Depending on the amounts involved, funding from a VC or other sources gives the start-up the ability and luxury of hiring some dedicated marketing resources and also allocating money to marketing programs. This money also allows the start-up to run more comprehensive marketing programs as they can spend money on many different tactics and media to get the message out there to prospective customers.
While I talked about the limited resources of a start-up in my last post, it can look like a gold mine to a small business. It’s rare for the small business to have a dedicated marketing resource so developing and implementing an integrated marketing plan is much more ad hoc. However, today’s social media tools can be leveraged effectively to grow the business with only an investment of time.

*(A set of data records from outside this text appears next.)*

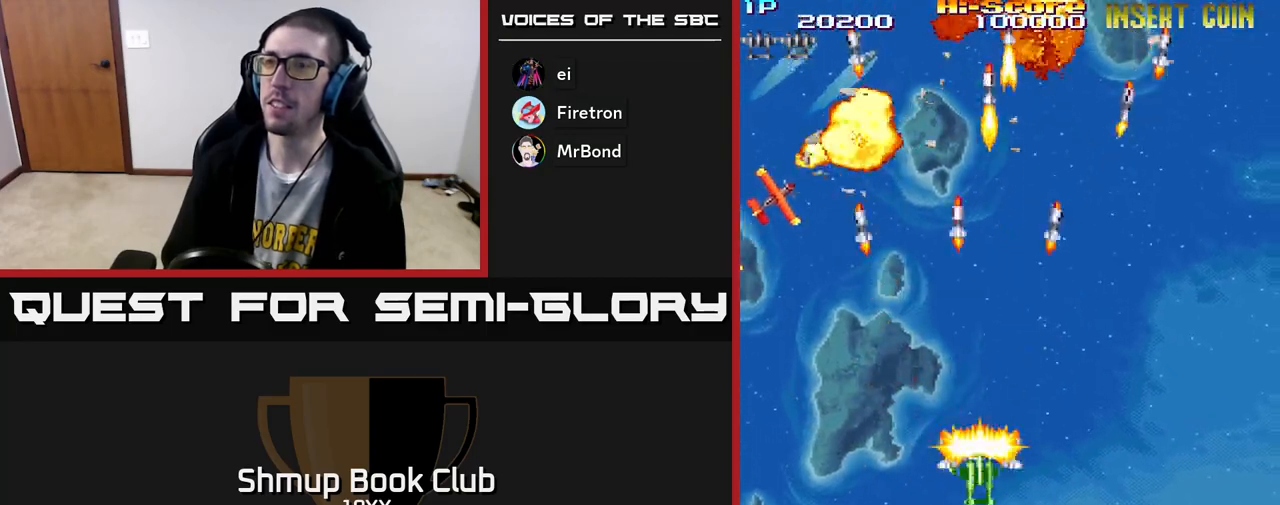
{"buttons": ["R2", "DPAD_RIGHT"], "left_stick": "down", "right_stick": "center", "events": [[33, "DPAD_LEFT", "down"], [150, "DPAD_LEFT", "up"], [183, "DPAD_RIGHT", "down"], [283, "DPAD_RIGHT", "up"], [450, "DPAD_RIGHT", "down"]]}
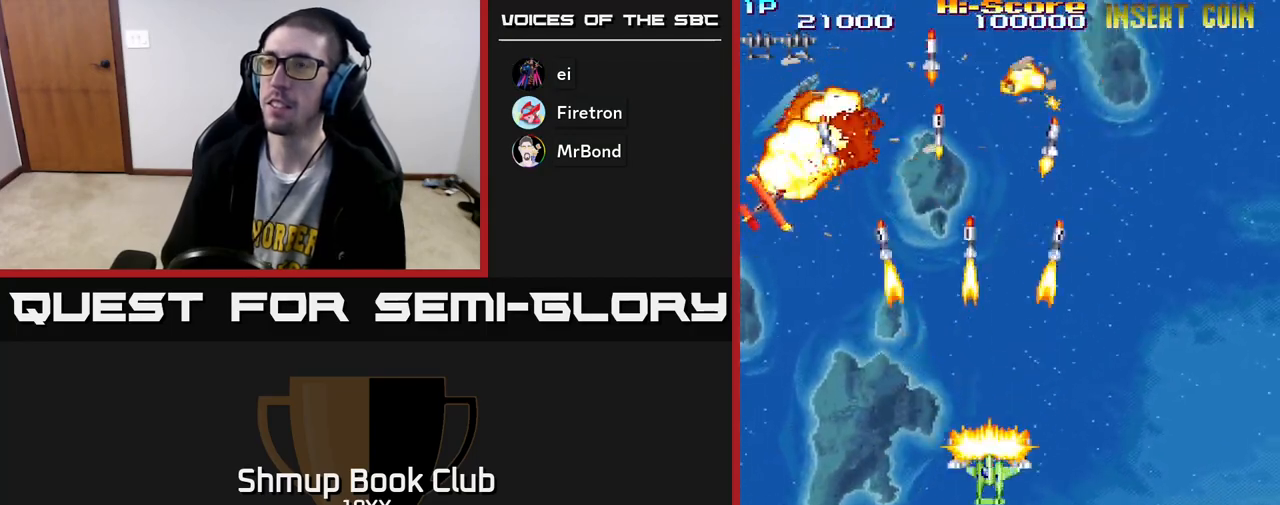
{"buttons": ["R2", "DPAD_DOWN", "DPAD_RIGHT"], "left_stick": "down", "right_stick": "center", "events": [[183, "DPAD_DOWN", "down"]]}
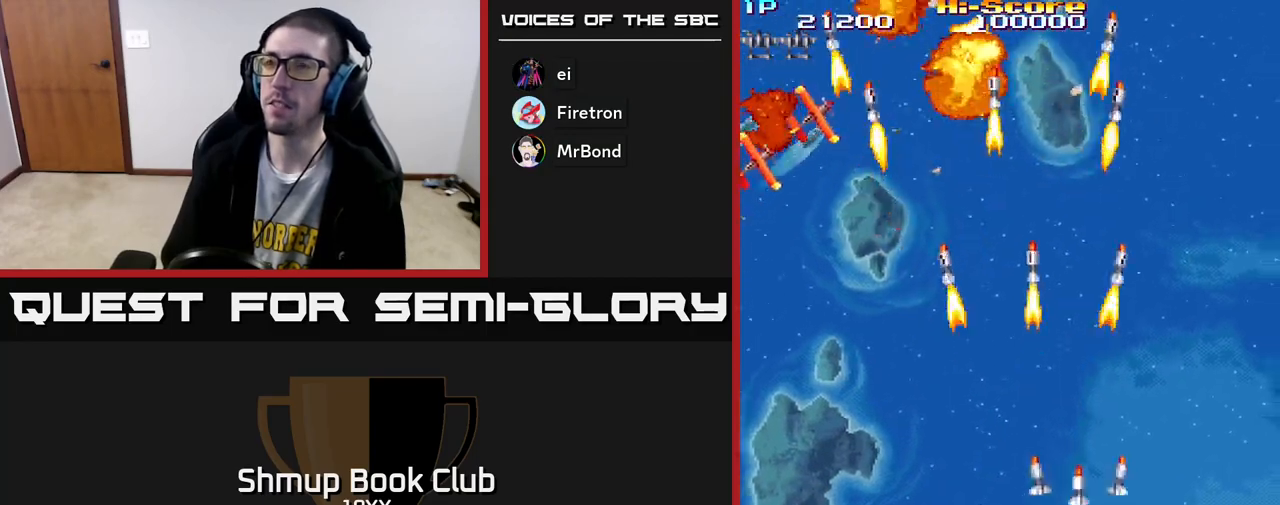
{"buttons": ["R2", "DPAD_LEFT"], "left_stick": "down", "right_stick": "center", "events": [[50, "DPAD_RIGHT", "up"], [167, "DPAD_LEFT", "down"], [200, "DPAD_DOWN", "up"]]}
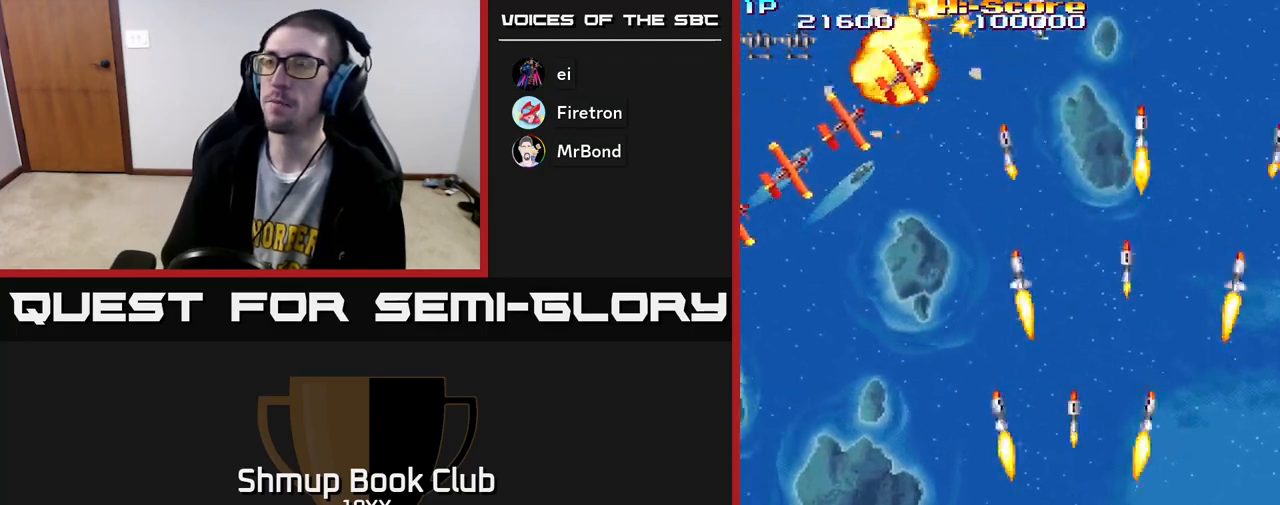
{"buttons": ["R2", "DPAD_LEFT"], "left_stick": "down", "right_stick": "center", "events": []}
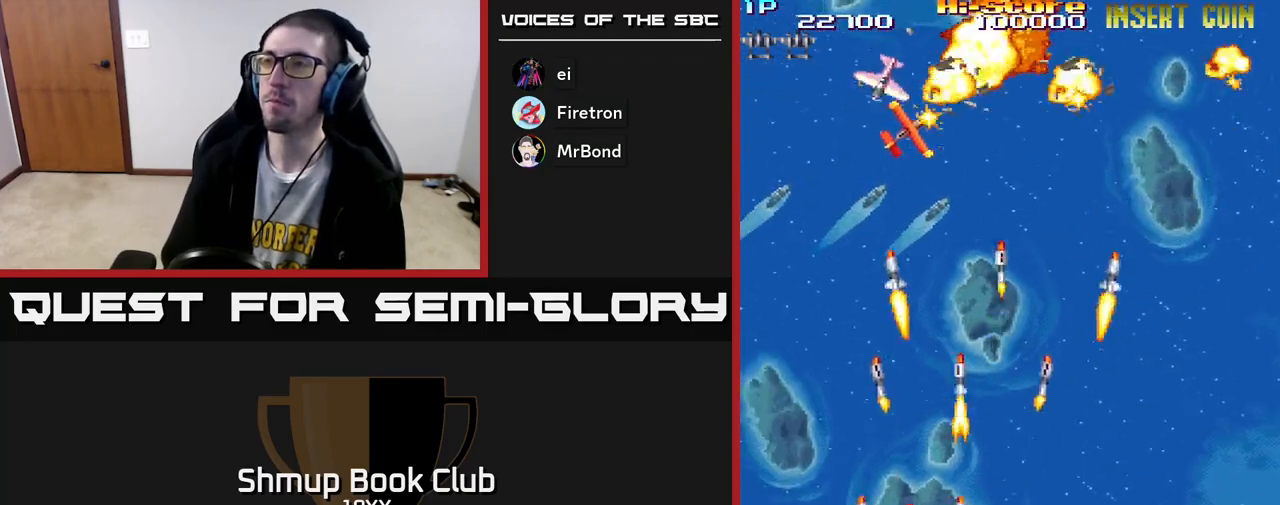
{"buttons": ["R2", "DPAD_RIGHT"], "left_stick": "down", "right_stick": "center", "events": [[67, "DPAD_LEFT", "up"], [67, "DPAD_UP", "down"], [183, "DPAD_RIGHT", "down"], [350, "DPAD_UP", "up"]]}
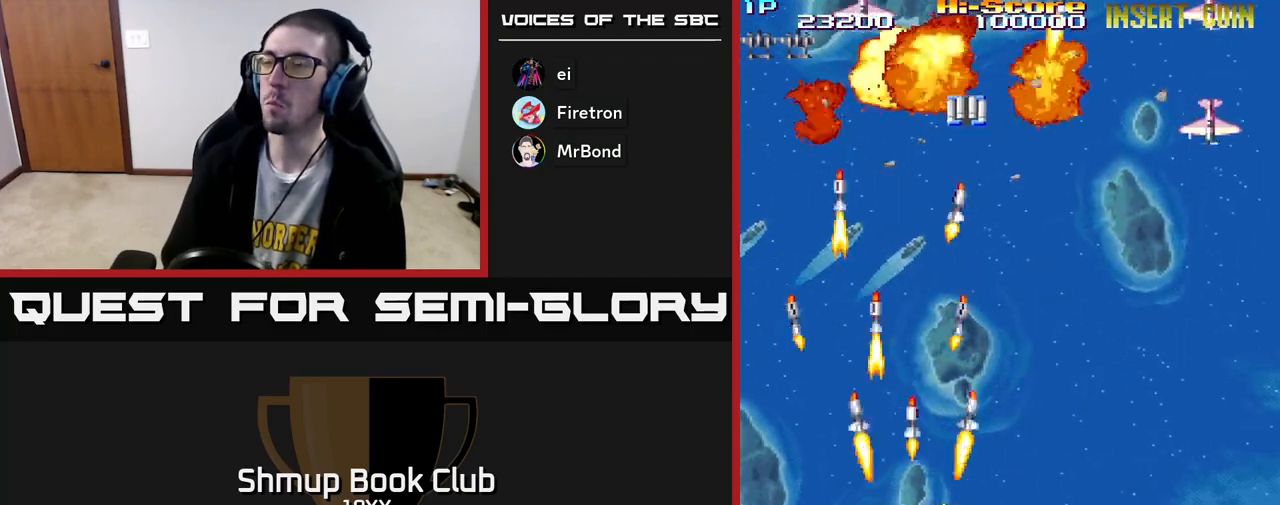
{"buttons": ["R2", "DPAD_RIGHT"], "left_stick": "down", "right_stick": "center", "events": []}
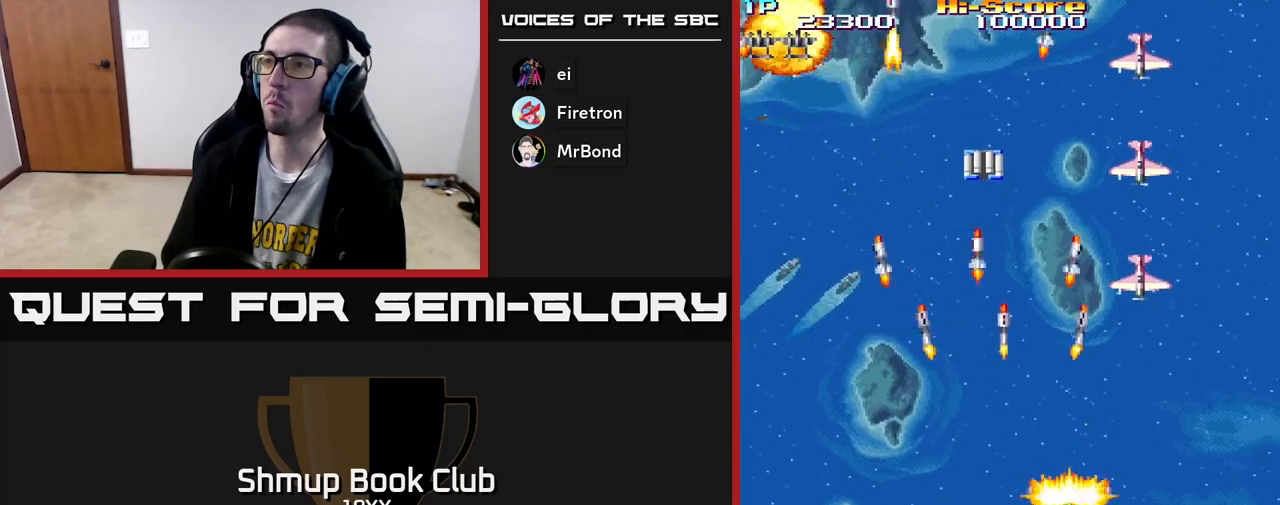
{"buttons": ["R2", "DPAD_LEFT"], "left_stick": "down", "right_stick": "center", "events": [[150, "DPAD_RIGHT", "up"], [217, "DPAD_LEFT", "down"], [350, "DPAD_UP", "down"], [400, "DPAD_UP", "up"]]}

The downside of this influx of money is that the source of it usually has the objective of growing quickly and getting a quick return on that investment so new pressures are put on the start-up to deliver now. For a start-up to grow, they need a lot of customers or larger ones quickly, not that small business do not but the scale is different. This means the marketing programs for a start-up need to target a wider geography and generate hundreds or thousands of sales-ready leads when compared to a small business that may be able to focus locally to get all the customers they need.
If the marketing budget was increased with the funding then running these extensive programs can be easier but if money is still tight then these leads need to be generated in a very cost-effective manner while also building a brand which can be a tall task. The small business on the other hand can target its efforts locally and look for potential customers in their community. This difference in scale has a direct impact on the type of programs either company should run.
I could go on and show how the fact a start-up wants to grow into a large company while a small business likely does not affects marketing but I think it’s clear that these two types of companies are very different which means they need to develop the appropriate marketing plan to reach the objective with the resources available.